:: Brief ::
Can you copy the rows below word for word, starting at the line that contains "### Similarity metrics" and stopping after the line that contains "## Implementations"?

Collected data:
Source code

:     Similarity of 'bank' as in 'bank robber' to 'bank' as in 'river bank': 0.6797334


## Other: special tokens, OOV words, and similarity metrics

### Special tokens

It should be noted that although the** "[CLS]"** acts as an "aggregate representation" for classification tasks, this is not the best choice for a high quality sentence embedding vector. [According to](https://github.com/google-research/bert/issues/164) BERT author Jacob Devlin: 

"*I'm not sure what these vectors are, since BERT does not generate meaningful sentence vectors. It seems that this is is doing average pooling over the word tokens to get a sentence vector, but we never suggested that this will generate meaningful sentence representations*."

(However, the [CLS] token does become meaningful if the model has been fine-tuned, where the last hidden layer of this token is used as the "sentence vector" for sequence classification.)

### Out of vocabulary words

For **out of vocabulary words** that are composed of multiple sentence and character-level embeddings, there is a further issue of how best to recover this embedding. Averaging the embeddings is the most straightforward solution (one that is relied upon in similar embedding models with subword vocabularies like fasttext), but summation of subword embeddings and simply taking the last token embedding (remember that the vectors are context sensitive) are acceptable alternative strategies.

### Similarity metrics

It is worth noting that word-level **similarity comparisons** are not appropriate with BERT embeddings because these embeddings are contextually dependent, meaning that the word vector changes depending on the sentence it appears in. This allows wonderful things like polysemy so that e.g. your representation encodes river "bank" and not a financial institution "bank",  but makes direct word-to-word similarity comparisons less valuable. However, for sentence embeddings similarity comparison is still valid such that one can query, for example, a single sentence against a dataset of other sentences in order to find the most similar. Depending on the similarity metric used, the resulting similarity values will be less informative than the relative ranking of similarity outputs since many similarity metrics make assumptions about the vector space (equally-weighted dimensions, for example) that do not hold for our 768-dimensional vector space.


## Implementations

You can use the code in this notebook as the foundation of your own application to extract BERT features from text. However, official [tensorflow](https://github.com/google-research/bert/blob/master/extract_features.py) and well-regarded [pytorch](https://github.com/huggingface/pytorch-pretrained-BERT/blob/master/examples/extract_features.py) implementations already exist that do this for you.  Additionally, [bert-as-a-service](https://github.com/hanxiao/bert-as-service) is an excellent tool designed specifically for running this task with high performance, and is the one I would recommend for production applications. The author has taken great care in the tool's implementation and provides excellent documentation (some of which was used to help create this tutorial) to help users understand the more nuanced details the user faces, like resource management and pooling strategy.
* * *
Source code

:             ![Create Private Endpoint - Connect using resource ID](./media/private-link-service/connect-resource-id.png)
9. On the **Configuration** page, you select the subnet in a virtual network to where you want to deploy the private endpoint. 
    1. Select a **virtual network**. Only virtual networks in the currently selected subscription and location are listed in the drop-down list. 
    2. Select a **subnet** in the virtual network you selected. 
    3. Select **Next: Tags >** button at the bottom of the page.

:: Task result ::
### Similarity metrics

It is worth noting that word-level **similarity comparisons** are not appropriate with BERT embeddings because these embeddings are contextually dependent, meaning that the word vector changes depending on the sentence it appears in. This allows wonderful things like polysemy so that e.g. your representation encodes river "bank" and not a financial institution "bank",  but makes direct word-to-word similarity comparisons less valuable. However, for sentence embeddings similarity comparison is still valid such that one can query, for example, a single sentence against a dataset of other sentences in order to find the most similar. Depending on the similarity metric used, the resulting similarity values will be less informative than the relative ranking of similarity outputs since many similarity metrics make assumptions about the vector space (equally-weighted dimensions, for example) that do not hold for our 768-dimensional vector space.


## Implementations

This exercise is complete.